Review | As Days Get Dark — Arab Strap
The serendipity of a fortnight-long gap between the release of Mogwai’s As The Love Continues and Arab Strap’s As Days Get Dark harks back to the thriving ’90s years of both bands’ former label Chemikal Underground, where their discography sat alongside the bouncing punk tones of The Delgados in a distinctly Scottish tour de force. But this is 2021 — The Delgados have long since disbanded, Mogwai have stayed for the long haul, while Arab Strap opted for a sixteen year sabbatical before making their long-anticipated (and constantly rumoured) return.
There’s something to behold in the name of As Days Get Dark, especially stark next to Mogwai’s innocently romantic counterpart. Twenty-five years after their equally downcast-titled — but atmospherically diverse — debut The Week Never Starts Round Here, it seems things haven’t particularly perked up for Aidan Moffat and Malcolm Middleton. In an interview with The Guardian, Moffat declared he had “moved to countryside, for fuck’s sake” after the duo’s comedown in 2005, a move he dubbed “a complete disaster”. However, both have put out their own solo work, all of it acclaimed, and after the twentieth anniversary release of their iconic single ‘The First Big Weekend’ in 2016 alongside a scattering of live shows (“the foreplay”, says Moffat), it seemed only natural to return to the studio full time.
At first glance, it does scream “middle-aged men seek spiritual re-emergence by pretending it’s their hey-day again”. It’s a fair observation, particularly given the never ending stream of reformations and plastered wounds of groups gone by who try to converse with their twenty-something year old self, with extremely varying degrees of success. But any listener coming home to Arab Strap’s caustic realism will be quick to quell these preoccupations. Indeed, Moffat was eager to let it be known that this would be no attempt to grasp the 1990s and shake a few songs out of it. Lead single ‘The Turning of Our Bones’, a song about “resurrection and shagging”, introduces the album with an overt statement of intent from Moffat: “ I don’t give a fuck about the past / Our glory days gone by “.
Subsequently, As Days Gets Dark sounds fresh but in touch with itself, striking a perfect balance between sounds familiar and foreign. The lyrics are still shamelessly intimate and maintain the illusory nature of their early releases. Perhaps the most ambiguously trying are the opening lines of ‘Another Clockwork Day’. A ‘Happiness is a Warm Gun’-esque introduction detours into a protagonist who “ plugs in the external drive”, with Moffatt’s lethargic drawl announcing that “ he knows this path well “. It toys with predictions of what to come so expertly, euphemistic without ruining the authenticity of the narrative. And, as it turns out, the track depicts a reluctant relationship where attraction has disappeared into a nostalgic haze of old images that remember a more vibrant youth. Leave those childishly light-hearted expectations at the door, please.

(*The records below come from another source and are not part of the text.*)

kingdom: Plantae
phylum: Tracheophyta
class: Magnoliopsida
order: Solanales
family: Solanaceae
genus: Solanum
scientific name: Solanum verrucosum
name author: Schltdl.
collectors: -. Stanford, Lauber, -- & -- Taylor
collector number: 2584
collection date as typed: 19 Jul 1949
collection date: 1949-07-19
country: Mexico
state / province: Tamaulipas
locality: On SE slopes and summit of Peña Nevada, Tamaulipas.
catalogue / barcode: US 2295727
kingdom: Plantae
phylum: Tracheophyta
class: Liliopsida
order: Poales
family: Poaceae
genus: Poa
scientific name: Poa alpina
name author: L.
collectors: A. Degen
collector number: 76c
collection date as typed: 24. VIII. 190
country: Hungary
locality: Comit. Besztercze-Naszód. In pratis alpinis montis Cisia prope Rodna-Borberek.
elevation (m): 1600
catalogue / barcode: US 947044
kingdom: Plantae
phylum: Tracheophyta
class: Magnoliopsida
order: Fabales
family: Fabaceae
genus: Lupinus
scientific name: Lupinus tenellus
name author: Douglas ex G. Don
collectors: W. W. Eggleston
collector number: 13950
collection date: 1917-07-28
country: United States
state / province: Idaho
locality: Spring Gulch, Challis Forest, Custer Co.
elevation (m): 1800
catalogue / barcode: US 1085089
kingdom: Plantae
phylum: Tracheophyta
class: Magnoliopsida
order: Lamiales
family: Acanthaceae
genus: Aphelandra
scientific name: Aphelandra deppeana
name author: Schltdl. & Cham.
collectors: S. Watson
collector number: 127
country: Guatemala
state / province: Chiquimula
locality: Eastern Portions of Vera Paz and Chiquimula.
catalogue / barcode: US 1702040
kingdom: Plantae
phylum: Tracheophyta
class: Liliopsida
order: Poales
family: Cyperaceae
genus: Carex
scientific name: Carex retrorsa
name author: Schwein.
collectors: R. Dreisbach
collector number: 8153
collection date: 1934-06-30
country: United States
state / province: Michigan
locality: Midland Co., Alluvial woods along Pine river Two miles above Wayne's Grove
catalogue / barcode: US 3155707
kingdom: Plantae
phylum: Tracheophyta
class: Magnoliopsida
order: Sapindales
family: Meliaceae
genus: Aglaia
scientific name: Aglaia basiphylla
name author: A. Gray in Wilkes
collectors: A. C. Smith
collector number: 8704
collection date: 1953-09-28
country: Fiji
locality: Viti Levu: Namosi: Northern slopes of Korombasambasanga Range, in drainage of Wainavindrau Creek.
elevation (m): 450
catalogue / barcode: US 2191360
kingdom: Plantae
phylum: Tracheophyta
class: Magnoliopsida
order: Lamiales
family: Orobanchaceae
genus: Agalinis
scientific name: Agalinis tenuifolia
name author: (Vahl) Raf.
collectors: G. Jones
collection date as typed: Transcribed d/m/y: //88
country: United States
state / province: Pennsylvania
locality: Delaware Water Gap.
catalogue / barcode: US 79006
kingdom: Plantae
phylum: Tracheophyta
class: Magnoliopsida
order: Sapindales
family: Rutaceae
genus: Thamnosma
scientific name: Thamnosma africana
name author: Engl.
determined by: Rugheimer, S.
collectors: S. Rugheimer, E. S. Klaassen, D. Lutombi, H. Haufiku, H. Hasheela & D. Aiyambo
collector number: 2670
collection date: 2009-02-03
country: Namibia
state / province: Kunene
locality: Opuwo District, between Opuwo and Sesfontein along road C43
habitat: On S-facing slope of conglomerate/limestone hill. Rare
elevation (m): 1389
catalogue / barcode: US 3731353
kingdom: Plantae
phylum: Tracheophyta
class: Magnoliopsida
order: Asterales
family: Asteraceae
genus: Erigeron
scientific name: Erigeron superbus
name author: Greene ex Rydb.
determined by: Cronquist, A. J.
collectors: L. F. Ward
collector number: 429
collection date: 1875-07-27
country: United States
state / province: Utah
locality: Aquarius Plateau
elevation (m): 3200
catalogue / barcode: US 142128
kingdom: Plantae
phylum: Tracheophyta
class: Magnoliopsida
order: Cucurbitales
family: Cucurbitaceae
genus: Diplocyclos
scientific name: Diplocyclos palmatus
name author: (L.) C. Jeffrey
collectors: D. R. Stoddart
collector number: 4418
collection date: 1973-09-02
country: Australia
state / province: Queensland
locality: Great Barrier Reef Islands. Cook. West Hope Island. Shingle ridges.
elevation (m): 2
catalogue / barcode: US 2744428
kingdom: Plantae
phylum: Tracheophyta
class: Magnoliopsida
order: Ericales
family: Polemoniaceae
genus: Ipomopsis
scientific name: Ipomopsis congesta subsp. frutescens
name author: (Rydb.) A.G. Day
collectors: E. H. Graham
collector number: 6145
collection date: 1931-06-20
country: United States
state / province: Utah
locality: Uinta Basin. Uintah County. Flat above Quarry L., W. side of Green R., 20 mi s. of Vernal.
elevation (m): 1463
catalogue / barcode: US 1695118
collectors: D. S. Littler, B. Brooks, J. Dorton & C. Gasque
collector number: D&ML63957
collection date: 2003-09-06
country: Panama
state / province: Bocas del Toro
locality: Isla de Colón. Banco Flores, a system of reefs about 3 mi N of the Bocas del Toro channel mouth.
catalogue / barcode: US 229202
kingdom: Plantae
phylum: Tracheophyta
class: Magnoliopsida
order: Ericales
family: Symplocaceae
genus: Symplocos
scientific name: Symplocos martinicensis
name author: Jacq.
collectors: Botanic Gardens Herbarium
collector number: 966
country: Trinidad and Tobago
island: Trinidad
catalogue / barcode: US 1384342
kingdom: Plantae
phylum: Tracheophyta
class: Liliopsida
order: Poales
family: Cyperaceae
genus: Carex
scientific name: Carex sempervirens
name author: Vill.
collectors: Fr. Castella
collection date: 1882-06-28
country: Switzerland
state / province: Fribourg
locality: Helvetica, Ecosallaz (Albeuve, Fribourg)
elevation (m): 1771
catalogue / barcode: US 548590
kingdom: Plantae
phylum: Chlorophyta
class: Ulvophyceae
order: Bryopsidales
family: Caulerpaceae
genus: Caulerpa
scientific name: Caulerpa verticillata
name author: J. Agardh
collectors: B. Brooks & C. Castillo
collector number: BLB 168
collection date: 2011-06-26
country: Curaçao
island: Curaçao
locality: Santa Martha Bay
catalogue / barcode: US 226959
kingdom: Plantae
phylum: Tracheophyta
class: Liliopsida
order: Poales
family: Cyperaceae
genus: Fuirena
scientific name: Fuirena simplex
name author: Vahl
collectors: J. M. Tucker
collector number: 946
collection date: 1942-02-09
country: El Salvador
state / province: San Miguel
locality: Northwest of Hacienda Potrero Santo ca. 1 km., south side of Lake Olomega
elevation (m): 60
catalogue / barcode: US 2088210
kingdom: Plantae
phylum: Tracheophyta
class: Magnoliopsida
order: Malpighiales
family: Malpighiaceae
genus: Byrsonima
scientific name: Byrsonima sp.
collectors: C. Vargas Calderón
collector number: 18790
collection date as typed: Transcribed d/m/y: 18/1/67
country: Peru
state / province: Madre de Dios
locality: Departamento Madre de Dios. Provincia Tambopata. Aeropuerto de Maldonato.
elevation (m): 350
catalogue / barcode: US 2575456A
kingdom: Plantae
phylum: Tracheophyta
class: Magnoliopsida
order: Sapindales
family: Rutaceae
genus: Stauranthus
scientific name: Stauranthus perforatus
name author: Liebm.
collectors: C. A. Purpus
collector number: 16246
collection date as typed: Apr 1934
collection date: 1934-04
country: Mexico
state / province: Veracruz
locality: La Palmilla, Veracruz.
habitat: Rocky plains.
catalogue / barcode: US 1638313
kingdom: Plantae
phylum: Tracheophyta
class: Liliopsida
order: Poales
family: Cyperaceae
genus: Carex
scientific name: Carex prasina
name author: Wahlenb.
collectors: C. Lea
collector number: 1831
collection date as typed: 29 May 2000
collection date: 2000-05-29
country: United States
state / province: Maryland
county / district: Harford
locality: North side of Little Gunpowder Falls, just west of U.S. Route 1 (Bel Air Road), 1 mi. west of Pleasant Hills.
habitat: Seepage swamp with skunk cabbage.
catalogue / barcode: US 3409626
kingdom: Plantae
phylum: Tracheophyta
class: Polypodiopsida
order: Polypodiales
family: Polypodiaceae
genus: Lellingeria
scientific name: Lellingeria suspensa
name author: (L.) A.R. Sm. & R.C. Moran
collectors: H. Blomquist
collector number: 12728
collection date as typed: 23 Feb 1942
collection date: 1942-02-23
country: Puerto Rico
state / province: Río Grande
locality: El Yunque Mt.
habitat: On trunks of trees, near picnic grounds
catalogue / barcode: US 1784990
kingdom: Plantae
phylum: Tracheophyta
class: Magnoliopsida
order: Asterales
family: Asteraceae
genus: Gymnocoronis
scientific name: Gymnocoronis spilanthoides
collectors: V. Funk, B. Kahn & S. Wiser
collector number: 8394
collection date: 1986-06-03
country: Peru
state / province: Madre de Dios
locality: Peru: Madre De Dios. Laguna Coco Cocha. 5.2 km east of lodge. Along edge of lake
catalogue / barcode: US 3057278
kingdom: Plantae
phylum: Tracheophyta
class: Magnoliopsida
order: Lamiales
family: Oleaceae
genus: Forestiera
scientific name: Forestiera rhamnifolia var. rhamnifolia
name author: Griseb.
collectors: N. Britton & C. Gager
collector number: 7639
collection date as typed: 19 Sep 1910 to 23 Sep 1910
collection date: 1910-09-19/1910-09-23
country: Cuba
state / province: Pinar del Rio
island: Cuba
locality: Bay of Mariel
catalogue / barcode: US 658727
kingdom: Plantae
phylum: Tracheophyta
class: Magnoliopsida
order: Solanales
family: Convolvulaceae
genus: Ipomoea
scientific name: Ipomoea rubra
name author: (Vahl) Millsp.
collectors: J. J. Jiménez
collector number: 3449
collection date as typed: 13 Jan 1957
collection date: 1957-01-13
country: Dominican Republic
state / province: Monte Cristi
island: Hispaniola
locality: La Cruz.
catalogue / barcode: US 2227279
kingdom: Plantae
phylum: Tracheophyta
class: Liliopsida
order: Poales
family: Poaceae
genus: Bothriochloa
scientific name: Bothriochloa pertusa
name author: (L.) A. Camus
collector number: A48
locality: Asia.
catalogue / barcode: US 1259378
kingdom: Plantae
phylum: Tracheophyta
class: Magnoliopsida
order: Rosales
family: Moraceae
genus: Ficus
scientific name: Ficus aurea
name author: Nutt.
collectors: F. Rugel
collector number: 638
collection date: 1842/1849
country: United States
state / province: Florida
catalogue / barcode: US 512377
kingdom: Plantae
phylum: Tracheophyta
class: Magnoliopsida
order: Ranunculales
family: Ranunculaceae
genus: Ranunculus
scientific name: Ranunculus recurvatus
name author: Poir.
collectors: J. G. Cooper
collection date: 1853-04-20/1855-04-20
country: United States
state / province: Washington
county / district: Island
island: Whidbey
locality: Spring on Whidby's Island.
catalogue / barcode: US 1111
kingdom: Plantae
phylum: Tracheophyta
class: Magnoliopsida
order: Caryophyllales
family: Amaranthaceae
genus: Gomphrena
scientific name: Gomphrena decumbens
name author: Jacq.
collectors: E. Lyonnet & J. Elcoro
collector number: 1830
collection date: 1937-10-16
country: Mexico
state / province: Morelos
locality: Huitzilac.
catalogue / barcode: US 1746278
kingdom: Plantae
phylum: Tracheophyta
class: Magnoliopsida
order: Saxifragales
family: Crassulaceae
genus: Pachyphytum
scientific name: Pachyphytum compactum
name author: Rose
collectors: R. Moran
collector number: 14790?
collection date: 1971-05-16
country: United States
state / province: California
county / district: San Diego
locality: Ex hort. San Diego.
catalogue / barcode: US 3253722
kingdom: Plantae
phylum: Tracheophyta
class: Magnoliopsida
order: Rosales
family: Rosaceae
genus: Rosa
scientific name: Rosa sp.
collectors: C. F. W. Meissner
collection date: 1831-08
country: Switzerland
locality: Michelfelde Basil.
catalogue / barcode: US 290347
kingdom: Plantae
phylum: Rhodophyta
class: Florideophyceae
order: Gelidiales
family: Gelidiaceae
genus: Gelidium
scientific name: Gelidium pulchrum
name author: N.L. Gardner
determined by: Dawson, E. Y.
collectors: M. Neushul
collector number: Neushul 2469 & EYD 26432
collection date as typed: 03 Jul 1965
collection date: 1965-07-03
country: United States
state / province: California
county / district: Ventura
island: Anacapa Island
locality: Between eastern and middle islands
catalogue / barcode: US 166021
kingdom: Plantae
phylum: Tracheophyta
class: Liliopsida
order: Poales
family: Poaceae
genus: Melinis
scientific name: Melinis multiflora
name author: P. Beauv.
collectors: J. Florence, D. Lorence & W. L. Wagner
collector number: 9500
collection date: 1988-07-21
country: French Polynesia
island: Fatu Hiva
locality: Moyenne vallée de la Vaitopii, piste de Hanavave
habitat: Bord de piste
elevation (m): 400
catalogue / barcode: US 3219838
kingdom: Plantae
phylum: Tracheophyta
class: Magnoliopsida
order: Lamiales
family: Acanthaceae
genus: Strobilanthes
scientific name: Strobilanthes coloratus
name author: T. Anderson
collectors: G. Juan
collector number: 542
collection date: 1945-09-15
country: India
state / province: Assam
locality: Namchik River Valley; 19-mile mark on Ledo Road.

Elsewhere, electronics that could find a home in late ’70s disco, let alone 2021 sad-rock, also make scattered appearances similar to Philophobia’s experimentations with grooves that would seem cheesy anywhere else. ‘Compersion Pt. 1’ and ‘Kebabylon’ dabble with these sounds most daringly, and it works surprisingly well. Also thrown into ‘Kebabylon’ are combative saxophones that hold no sense of direction, but again seem to unexplainably blend in with the surroundings. ‘Here Comes Comus!’ is the most forthright, borderline post-punk, of the collection, exploring the justifications used by those who misbehave without consequence attribute to themselves a god-like status (“ He’s always talkin’ piss but he thinks he’s so profound “). It’s a well-placed and thought out change of pace and input of energy.
As Days Get Dark seems almost smug in its effortlessness. It’s the work of seasoned professionals, executed with maturity and a level-headed awareness of how not to be a pastiche of a younger self. Even more refreshingly, it’s not a typically soul-searching affair. It’s just Arab Strap. There’s little purpose in debating where this album would fit into their first wave of albums because it’s beyond that, both in the obvious sense of literal time and in the essence of the sounds that As Days Gets Dark hold.
Try not overthink it — Moffat and Middleton certainly don’t, and it shows.